== Supplied material ==
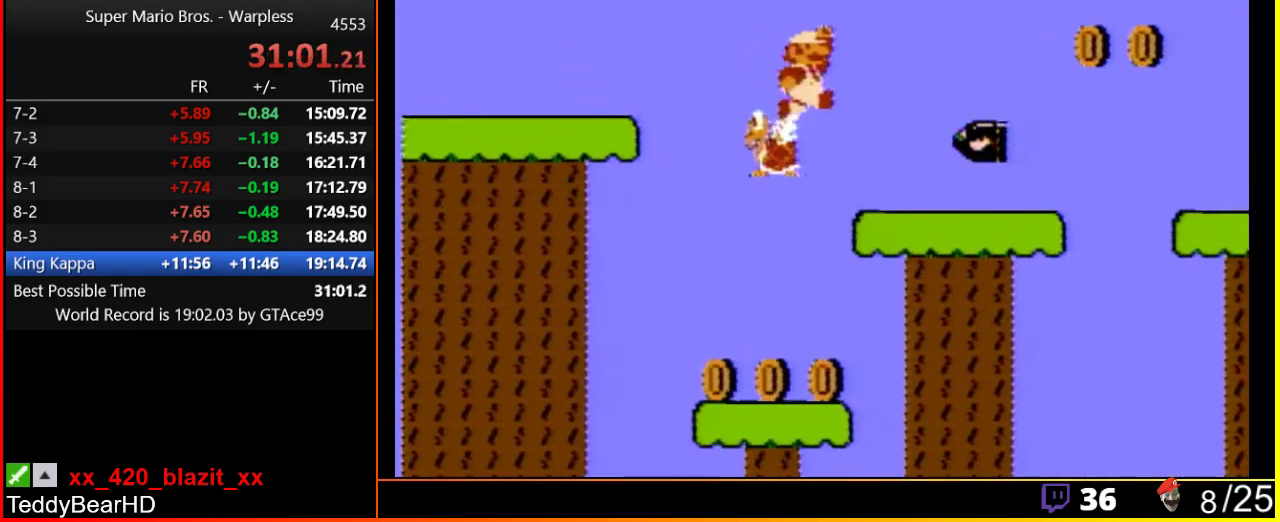
{"buttons": ["B", "DPAD_DOWN"], "events": [[167, "A", "up"], [217, "DPAD_DOWN", "down"], [217, "DPAD_RIGHT", "up"]]}
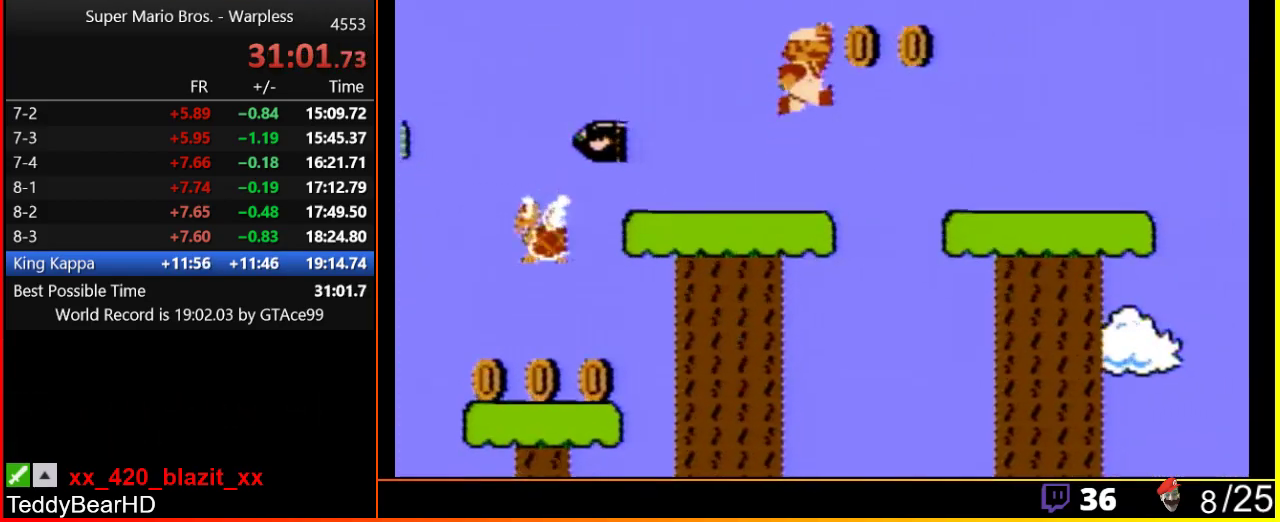
{"buttons": ["B", "DPAD_RIGHT"], "events": [[33, "DPAD_DOWN", "up"], [33, "DPAD_RIGHT", "down"], [100, "A", "down"], [200, "A", "up"]]}
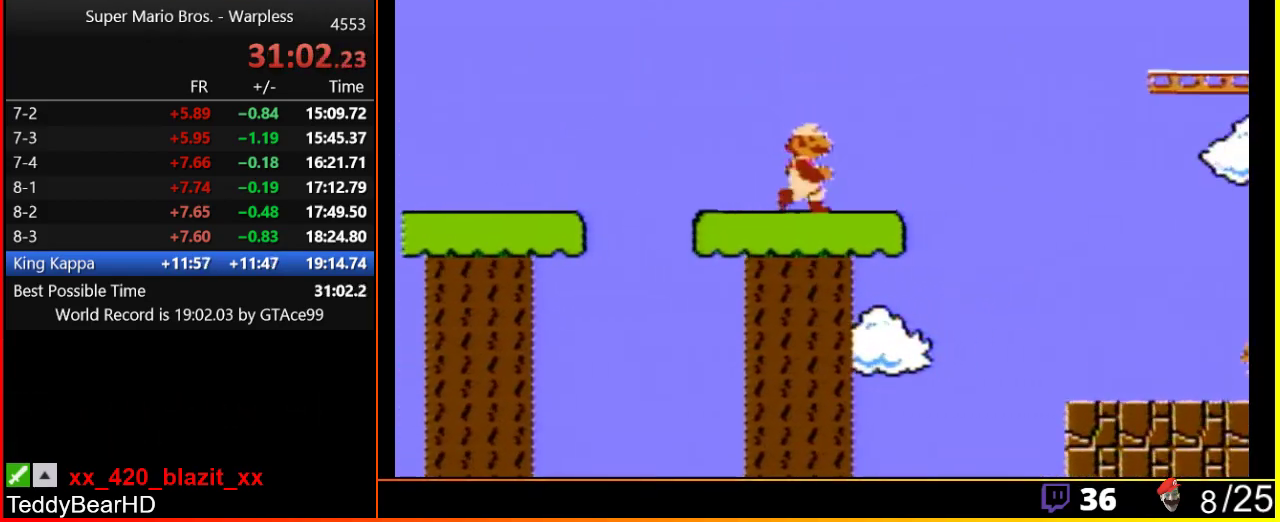
{"buttons": ["A", "B", "DPAD_RIGHT"], "events": [[217, "A", "down"]]}
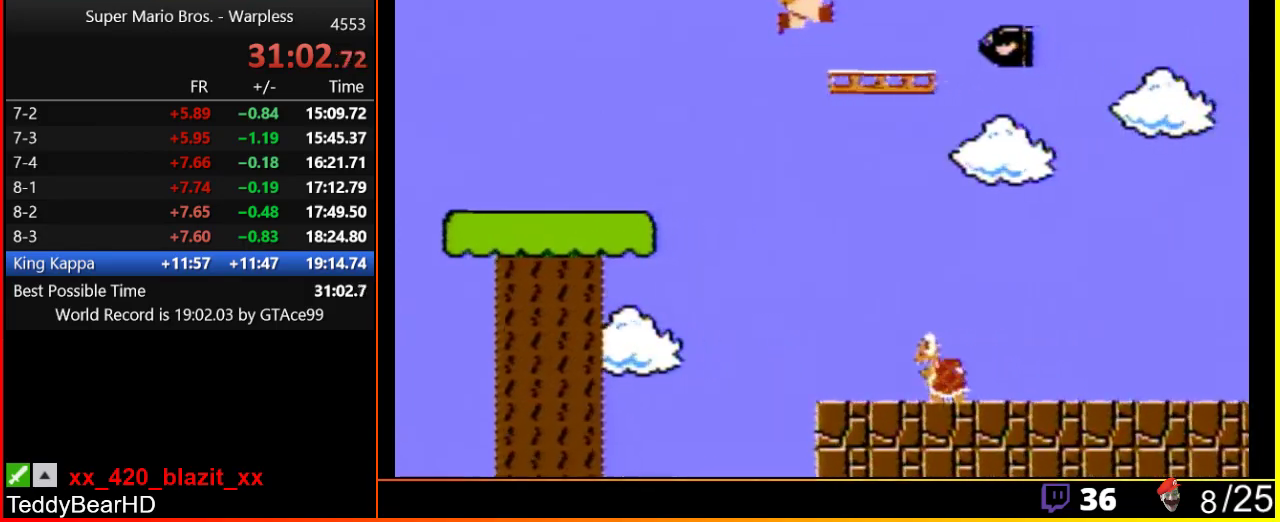
{"buttons": ["A", "B", "DPAD_RIGHT"], "events": [[33, "A", "up"], [283, "A", "down"]]}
===
▶ **Requirement**: Copy the data in full. No pictures belong in the copy.

▶ **Exercise output**:
{"buttons": ["B", "DPAD_DOWN"], "events": [[167, "A", "up"], [217, "DPAD_DOWN", "down"], [217, "DPAD_RIGHT", "up"]]}
{"buttons": ["B", "DPAD_RIGHT"], "events": [[33, "DPAD_DOWN", "up"], [33, "DPAD_RIGHT", "down"], [100, "A", "down"], [200, "A", "up"]]}
{"buttons": ["A", "B", "DPAD_RIGHT"], "events": [[217, "A", "down"]]}
{"buttons": ["A", "B", "DPAD_RIGHT"], "events": [[33, "A", "up"], [283, "A", "down"]]}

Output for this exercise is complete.